Tyndall Manchester is seeking to understand the social, economic and political factors that influence energy systems at a community level.
Our researchers are working with the community energy sector to develop new innovative business models to enable community energy to flourish. We are using energy justice as a lens to understand how new energy technologies in the home impact on energy vulnerability. Our work investigates how people cope with power cuts, and adapt to disruption in electricity supplies.
Community energy
In the UK, community energy means citizen or third sector (non-profit or voluntary) groups working on an aspect of the energy system. While there is considerable diversity within the community energy sector, the majority of groups work either on generating renewable energy, on promoting and enabling energy saving and demand management, or on both.
Community energy projects may be seen as vehicles for raising popular awareness of energy issues; and as directly contributing to the democratisation of energy systems, and the reduction of UK greenhouse gas emissions. However, recent and multiple shifts in public policy, technology development, and the energy industry have combined to make the next steps for UK community energy unclear.
Tyndall Manchester is investigating UK community energy projects to develop innovative policies, finance mechanisms and business models to support community energy’s future growth. We are working closely with stakeholder organisations across the UK from the outset, for advice on the research, and to co-develop the recommendations from the analysis. This is funded as part of the UKERC research programme.
Energy justice
Energy justice theory is a useful method to understand possible hidden outcomes of changes within the energy system.
The current development of the energy system (including network redesign, generation types and end use technologies) to support the transition to a low carbon energy system provides an opportunity to understand emerging injustices and their causes.
Tyndall Manchester is investigating the possible outcomes of developments of the transition to a low carbon economy from the perspective of energy justice, both in terms of the end users’ access to energy, and within the broader energy supply chain.

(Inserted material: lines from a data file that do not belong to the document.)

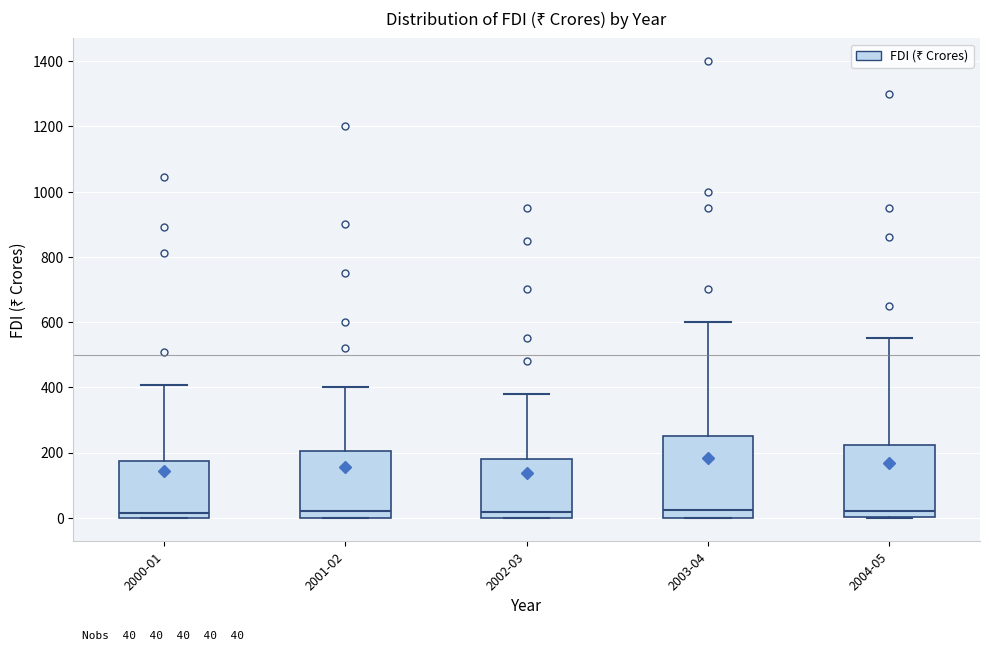

Which box is the tallest, from its lower edge to its upper edge?

2003-04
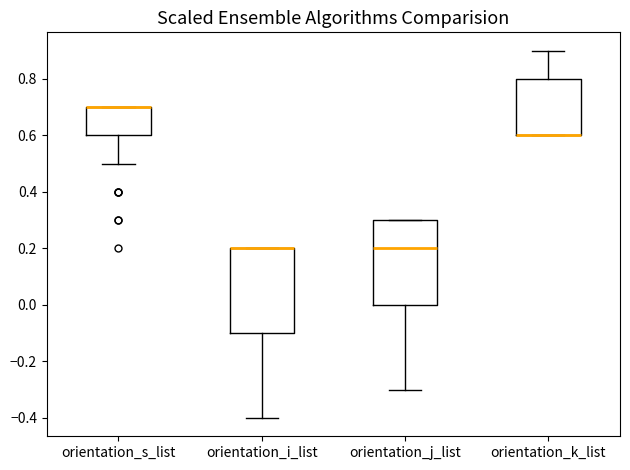

Reading left to right, read every box against the y-axis: the position of its median line, the range the box covers, and the ends of its whiskers. The values are not printed on the chart, so give them approximately, as read against the axis.

orientation_s_list: median 0.7 (drawn on the box's upper edge), box 0.6 to 0.7, whiskers 0.5 to 0.7
orientation_i_list: median 0.2 (drawn on the box's upper edge), box -0.1 to 0.2, whiskers -0.4 to 0.2
orientation_j_list: median 0.2, box 0.0 to 0.3, whiskers -0.3 to 0.3
orientation_k_list: median 0.6 (drawn on the box's lower edge), box 0.6 to 0.8, whiskers 0.6 to 0.9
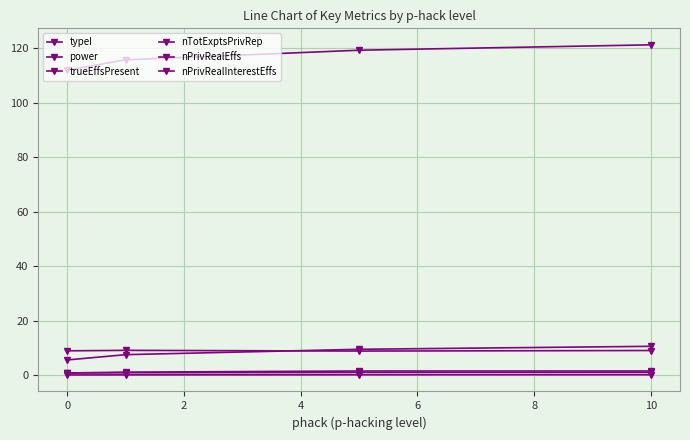

What is the average value of the trueEffsPresent series?

9.0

Currently we are focusing on the justice implications of demand-side response, used in conjunction with electric heating, on technology and governance. We also work on broader concerns with direct implications for energy justice, such as the management of the grid in the context of a changing climate and social responses to the risk of power outages.
Our application of justice principles enables stakeholders to understand and then communicate how developments around energy networks, generation, and governance within energy transition impacts individuals’ access to energy services and their ability to live life in a fulfilled way.